_Assignment_
The required result is each line of the entries below containing the string "border".

_Record excerpts_
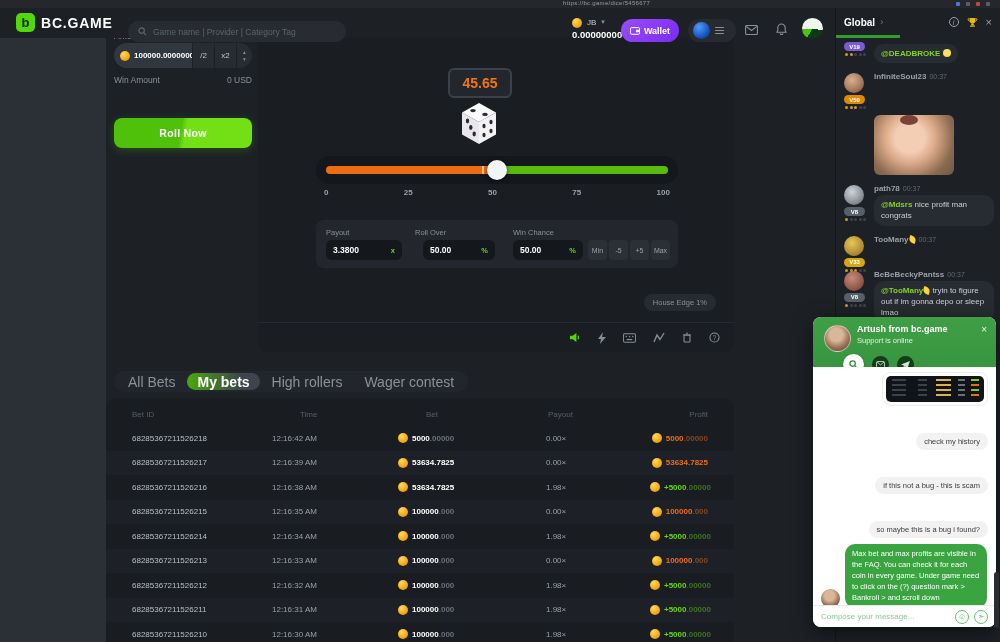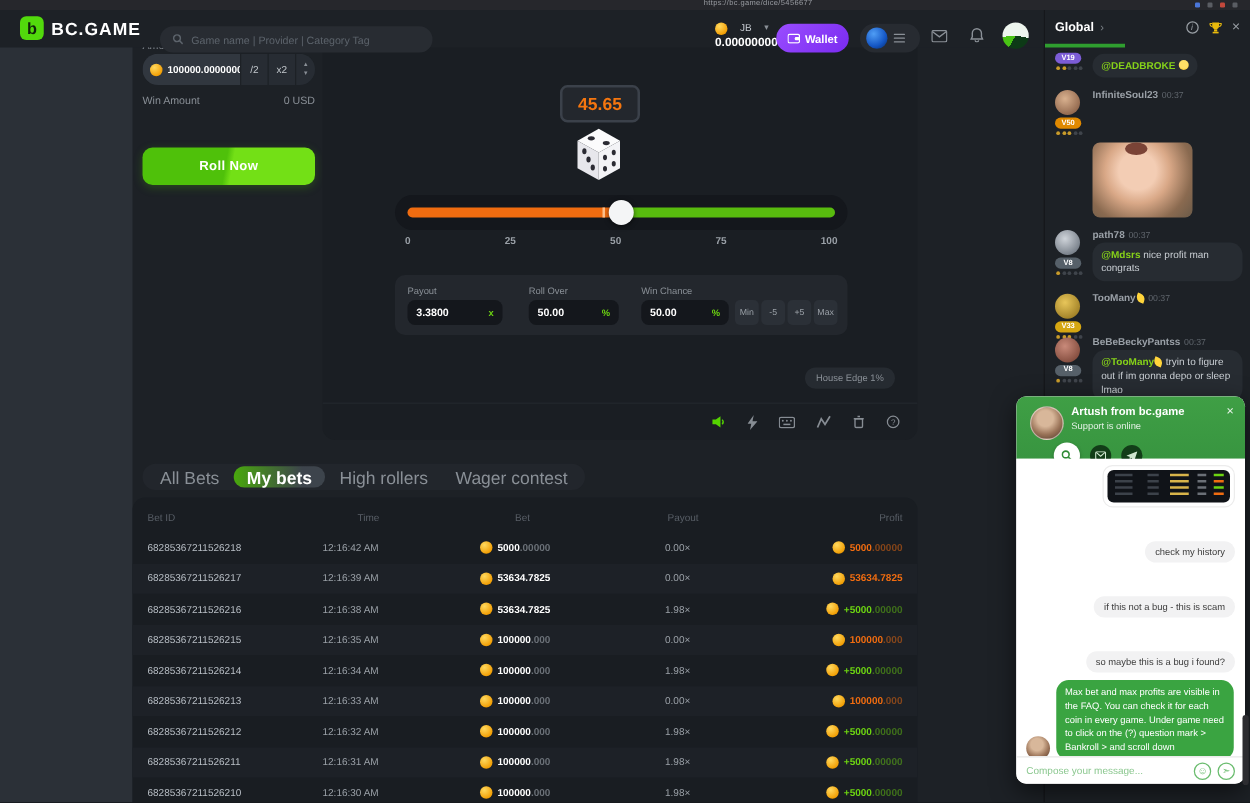--- a/index.html
+++ b/index.html
@@ -17,21 +17,21 @@
   .navbar{position:absolute;top:8px;left:0;width:835px;height:30px;background:#1d2126;z-index:30;}
   .logo{position:absolute;left:16px;top:5px;display:flex;align-items:center;gap:6px;}
   .logo-icon{width:19px;height:19px;border-radius:5px;background:#52d90c;color:#10210b;
     font-weight:bold;font-size:13px;display:flex;align-items:center;justify-content:center;}
   .logo-text{color:#fff;font-weight:bold;font-size:14px;letter-spacing:.8px;}
   .search{position:absolute;left:128px;top:13px;width:218px;height:21px;border-radius:11px;
     background:#282c32;display:flex;align-items:center;gap:6px;padding:0 10px;color:#5c636b;}
   .search svg{flex:none;}
   .search-ph{font-size:8.5px;color:#5c636b;}
   .balance{position:absolute;left:572px;top:10px;}
-  .bal-top{display:flex;gap:10px;font-size:8px;color:#c9ced4;}
+  .bal-top{display:flex;gap:5px;font-size:8px;color:#c9ced4;}
   .bal-num{font-size:9.5px;font-weight:bold;color:#fff;margin-top:1px;}
   .coin{display:inline-block;width:10px;height:10px;border-radius:50%;flex:none;
     background:radial-gradient(circle at 35% 30%,#ffd95e,#f2a007 70%,#c07b00);}
   .chev{font-size:7px;color:#8a9097;}
   .wallet-btn{position:absolute;left:621px;top:11px;width:58px;height:23px;border-radius:12px;
     background:linear-gradient(135deg,#9a4dff,#7a2bf0);display:flex;align-items:center;justify-content:center;
     gap:4px;color:#fff;font-size:9px;font-weight:bold;}
   .user-pill{position:absolute;left:688px;top:11px;width:48px;height:23px;border-radius:12px;
     background:#272b31;display:flex;align-items:center;gap:5px;padding:0 5px;}
   .sphere{width:17px;height:17px;border-radius:50%;
@@ -96,21 +96,21 @@
   
   .tabs{position:absolute;left:114px;top:371px;height:21px;display:inline-flex;align-items:center;
     background:#22262c;border-radius:11px;padding:0 4px;gap:2px;}
   .tab{padding:0 10px;font-size:14px;color:#8a9097;height:17px;display:flex;align-items:center;border-radius:9px;}
   .tab.active{background:linear-gradient(90deg,#49a80d,#3d444c 75%);color:#fff;font-weight:bold;}
 
   
   .bets{position:absolute;left:106px;top:398px;width:628px;height:244px;background:#191d22;
     border-radius:10px 10px 0 0;overflow:hidden;padding-top:4px;}
   .trow{display:grid;grid-template-columns:140px 126px 148px 104px 1fr;align-items:center;
-    padding:0 12px;height:24.5px;font-size:8px;}
+    padding:0 26px;height:24.5px;font-size:8px;}
   .thead{color:#585e66;height:24px;font-size:8px;}
   .th-time{padding-left:28px;} .th-bet{padding-left:28px;} .th-payout{padding-left:2px;}
   .trow:nth-child(odd):not(.thead){background:#1d2127;}
   .td-id{color:#b9bfc6;}
   .td-time{color:#9aa0a7;}
   .td-bet{display:flex;align-items:center;gap:4px;color:#fff;font-weight:bold;}
   .dim{color:#6b7178;font-weight:bold;}
   .td-payout{color:#9aa0a7;}
   .td-profit{display:flex;align-items:center;justify-content:flex-end;gap:4px;font-weight:bold;}
   .td-profit[data-state="lose"] .pm{color:#f06c10;}
@@ -314,21 +314,21 @@
       <span>50</span>
       <span>75</span>
       <span>100</span>
     </div>
     <div class="controls">
       <span class="ctl-label" style="left:10px">Payout</span>
       <div class="ctl-field" style="left:10px;width:76px">
         <span>3.3800</span>
         <span class="ctl-suffix">x</span>
       </div>
-      <span class="ctl-label" style="left:107px">Roll Over</span>
+      <span class="ctl-label" style="left:99px">Roll Over</span>
       <div class="ctl-field" style="left:107px;width:72px">
         <span>50.00</span>
         <span class="ctl-suffix">%</span>
       </div>
       <span class="ctl-label" style="left:197px">Win Chance</span>
       <div class="ctl-field" style="left:197px;width:70px">
         <span>50.00</span>
         <span class="ctl-suffix">%</span>
       </div>
       <div class="chance-btns">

_Your response_
   .logo-icon{width:19px;height:19px;border-radius:5px;background:#52d90c;color:#10210b;
   .search{position:absolute;left:128px;top:13px;width:218px;height:21px;border-radius:11px;
   .coin{display:inline-block;width:10px;height:10px;border-radius:50%;flex:none;
   .wallet-btn{position:absolute;left:621px;top:11px;width:58px;height:23px;border-radius:12px;
   .user-pill{position:absolute;left:688px;top:11px;width:48px;height:23px;border-radius:12px;
   .sphere{width:17px;height:17px;border-radius:50%;
     background:#22262c;border-radius:11px;padding:0 4px;gap:2px;}
   .tab{padding:0 10px;font-size:14px;color:#8a9097;height:17px;display:flex;align-items:center;border-radius:9px;}
     border-radius:10px 10px 0 0;overflow:hidden;padding-top:4px;}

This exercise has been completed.